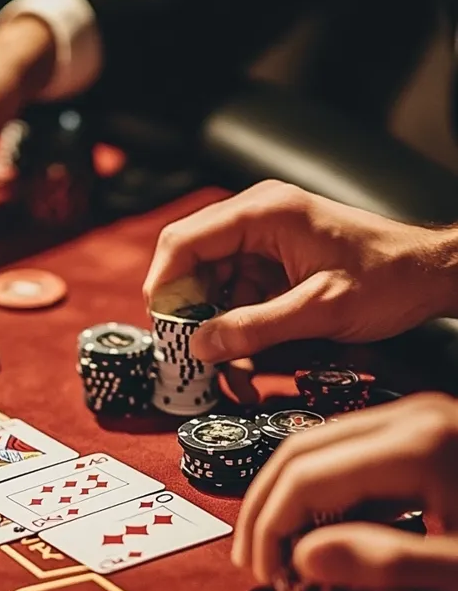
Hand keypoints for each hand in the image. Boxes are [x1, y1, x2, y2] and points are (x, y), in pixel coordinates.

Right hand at [143, 181, 457, 363]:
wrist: (429, 275)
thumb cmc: (388, 278)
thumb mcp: (319, 309)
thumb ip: (256, 327)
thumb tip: (201, 346)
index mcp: (264, 213)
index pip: (185, 241)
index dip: (164, 286)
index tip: (161, 328)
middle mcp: (257, 220)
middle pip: (193, 267)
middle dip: (191, 318)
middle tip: (193, 360)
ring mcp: (263, 243)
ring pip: (213, 290)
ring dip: (217, 334)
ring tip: (233, 377)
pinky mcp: (272, 266)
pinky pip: (238, 300)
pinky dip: (238, 333)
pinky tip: (248, 367)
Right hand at [231, 393, 457, 590]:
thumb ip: (390, 564)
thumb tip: (304, 559)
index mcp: (420, 446)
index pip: (307, 476)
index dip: (271, 526)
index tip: (266, 575)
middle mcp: (411, 416)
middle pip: (301, 450)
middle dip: (265, 507)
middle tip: (251, 560)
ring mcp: (416, 417)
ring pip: (320, 445)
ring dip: (287, 496)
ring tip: (275, 549)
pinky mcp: (422, 430)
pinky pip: (351, 452)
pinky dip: (324, 490)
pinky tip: (319, 530)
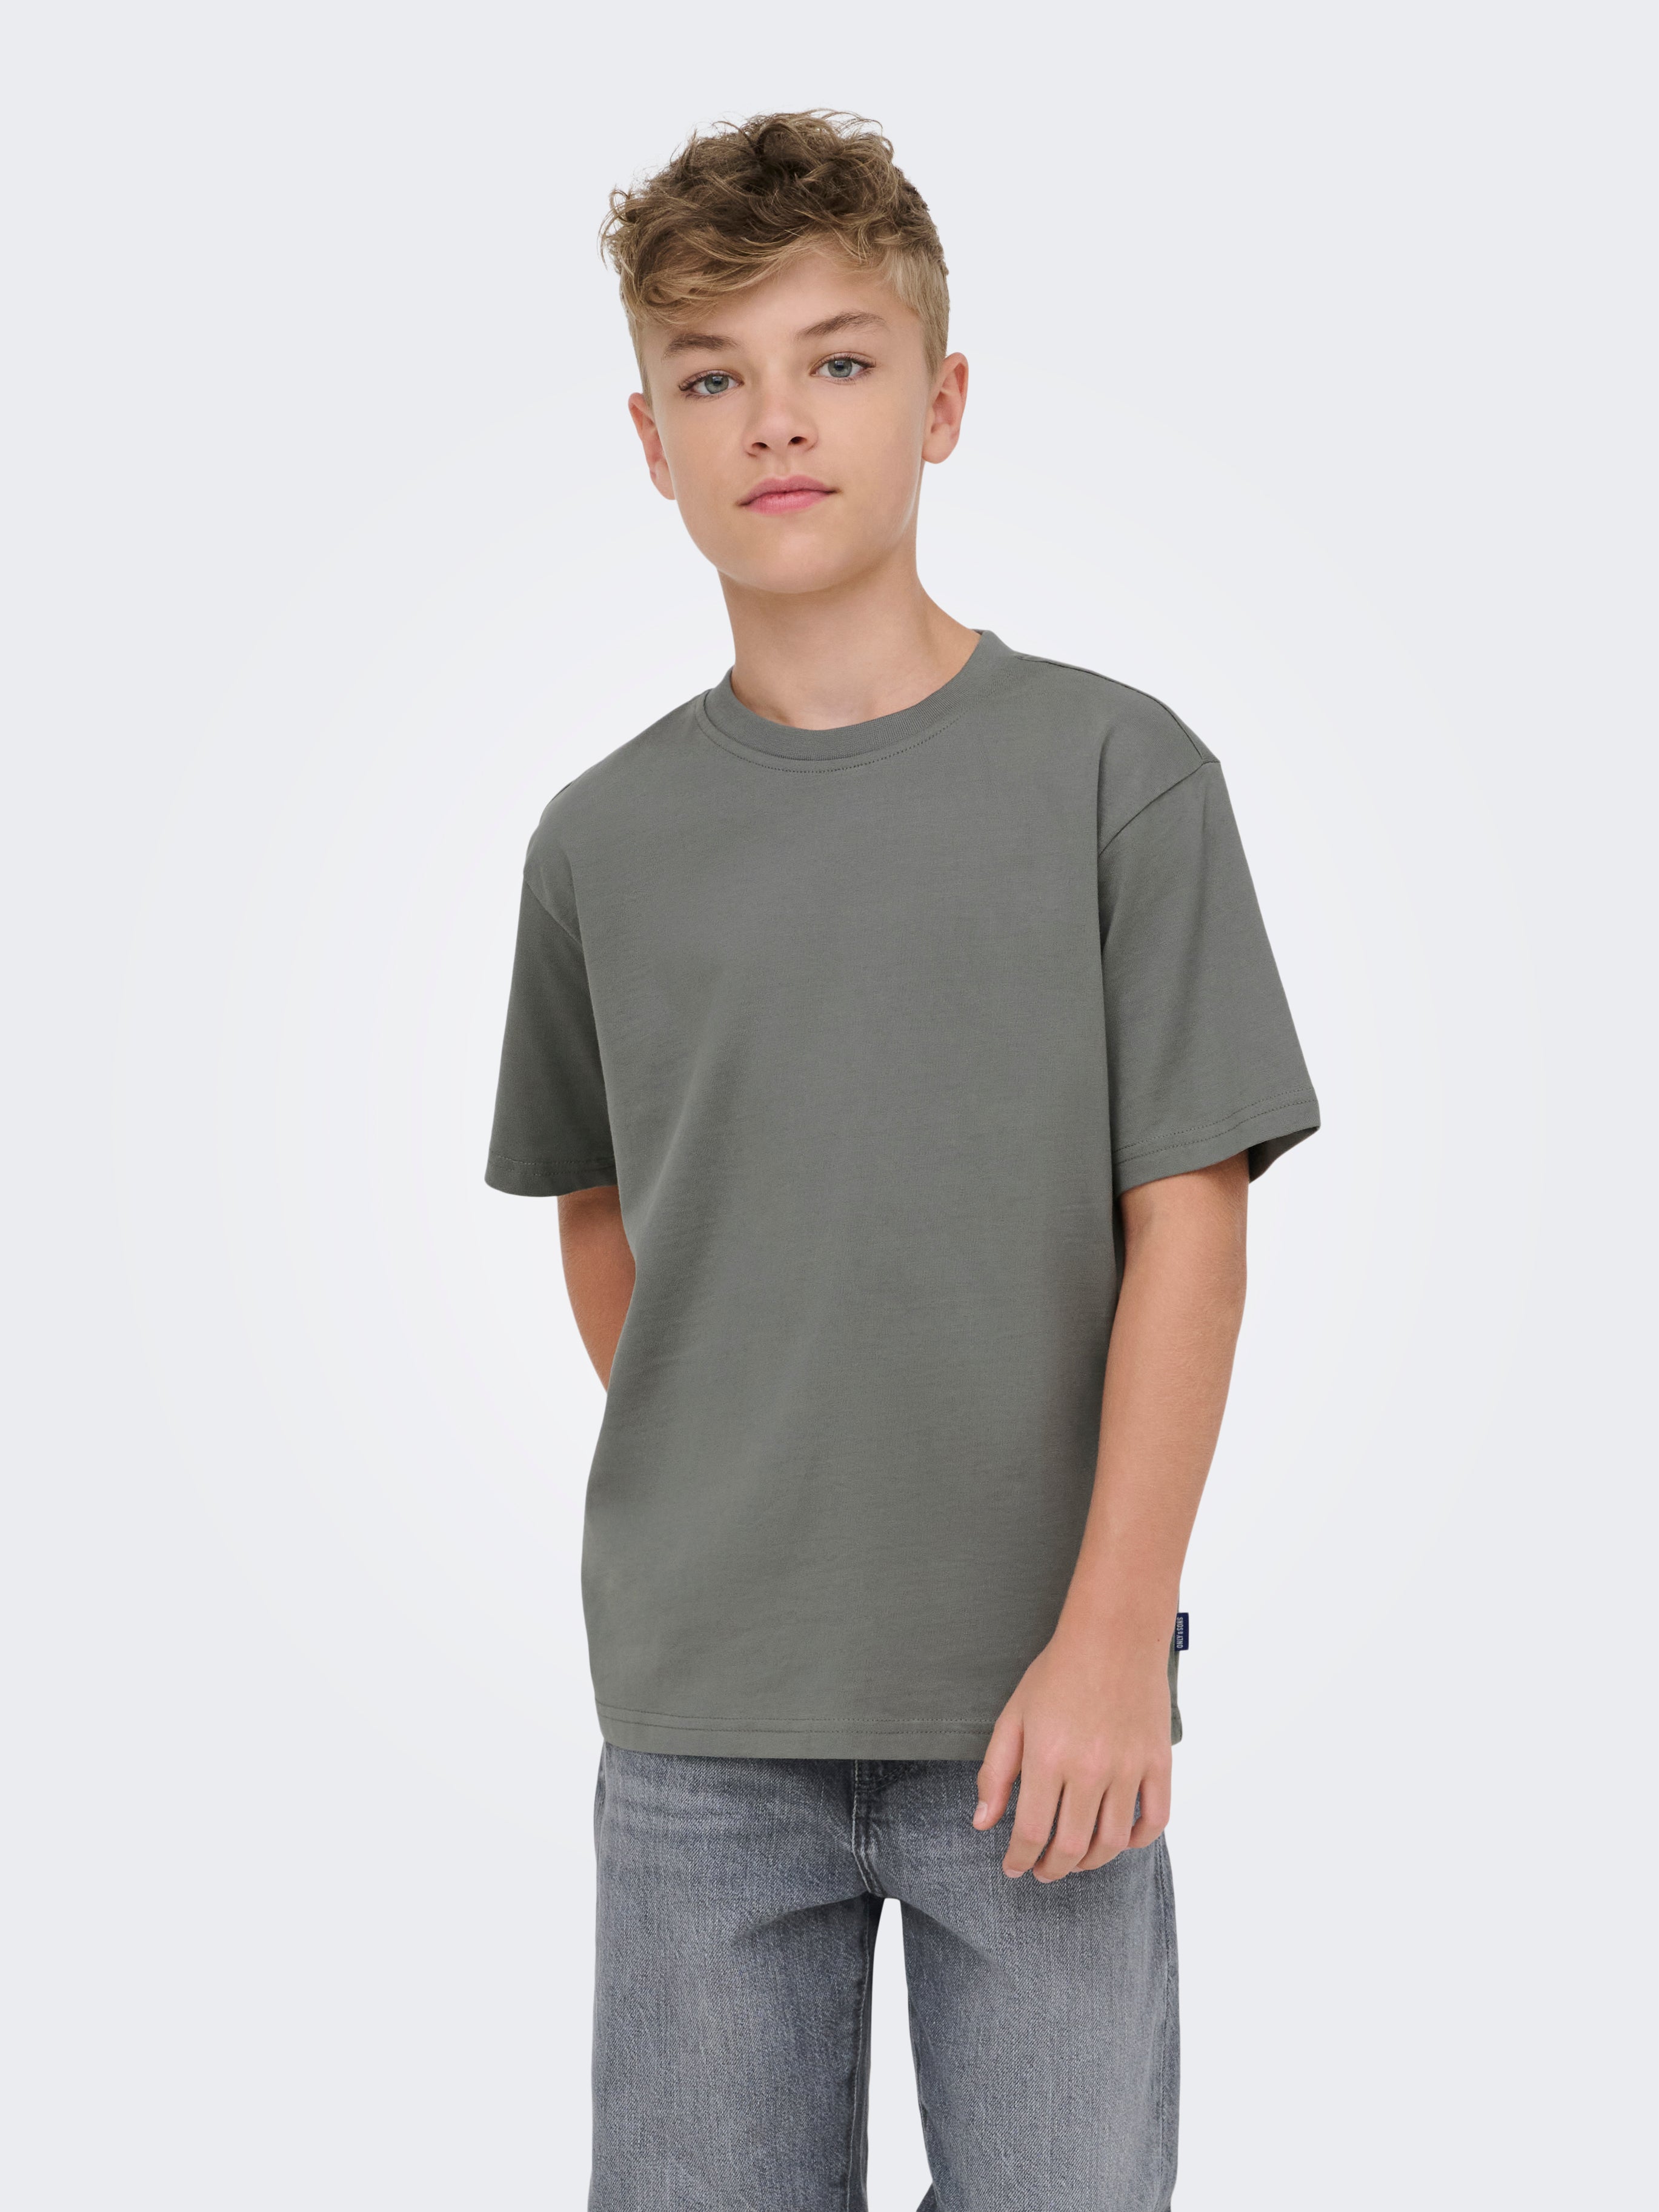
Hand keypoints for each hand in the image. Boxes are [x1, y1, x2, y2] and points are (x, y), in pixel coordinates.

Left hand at [973, 1623, 1172, 1879]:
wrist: (1114, 1635)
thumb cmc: (1058, 1673)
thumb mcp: (1014, 1716)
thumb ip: (996, 1773)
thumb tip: (984, 1824)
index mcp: (1048, 1757)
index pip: (1031, 1832)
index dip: (1019, 1859)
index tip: (1013, 1868)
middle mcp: (1090, 1768)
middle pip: (1072, 1846)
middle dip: (1053, 1869)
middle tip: (1042, 1871)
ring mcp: (1129, 1767)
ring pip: (1112, 1842)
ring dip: (1090, 1862)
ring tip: (1075, 1860)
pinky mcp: (1158, 1762)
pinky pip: (1155, 1820)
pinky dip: (1136, 1840)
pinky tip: (1117, 1840)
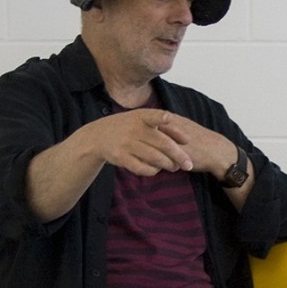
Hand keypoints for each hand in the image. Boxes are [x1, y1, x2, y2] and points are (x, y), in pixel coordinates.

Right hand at [82, 108, 196, 175]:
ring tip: (175, 168)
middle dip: (179, 156)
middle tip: (188, 164)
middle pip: (162, 144)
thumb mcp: (141, 120)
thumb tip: (187, 138)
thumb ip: (163, 126)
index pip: (152, 116)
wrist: (98, 137)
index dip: (161, 118)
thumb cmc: (128, 127)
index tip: (169, 119)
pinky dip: (153, 171)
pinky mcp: (120, 157)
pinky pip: (142, 168)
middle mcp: (133, 129)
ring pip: (154, 158)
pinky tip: (157, 170)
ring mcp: (126, 144)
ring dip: (168, 165)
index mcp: (140, 117)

····················

_TASK BRIEF_
Out of the material above, output word for word the line with "thumb mcp: (319, 309)", the line with "thumb tip: (304, 559)", and all lines between them, with nothing else.

_THE ANSWER_
thumb mcp: (319, 309)
thumb ip: (256, 327)
thumb tip: (201, 346)
index mcp: (264, 213)
index pip: (185, 241)
index dip: (164, 286)
index tip: (161, 328)
middle mcp: (257, 220)
middle pip: (193, 267)
middle dip: (191, 318)
middle tip: (193, 360)
ring mcp: (263, 243)
ring pip: (213, 290)
ring dip: (217, 334)
ring tip: (233, 377)
pinky mcp: (272, 266)
pinky pip: (238, 300)
pinky dip: (238, 333)
pinky tip: (248, 367)
Right hand at [231, 393, 457, 590]:
thumb ip: (390, 564)
thumb tip: (304, 559)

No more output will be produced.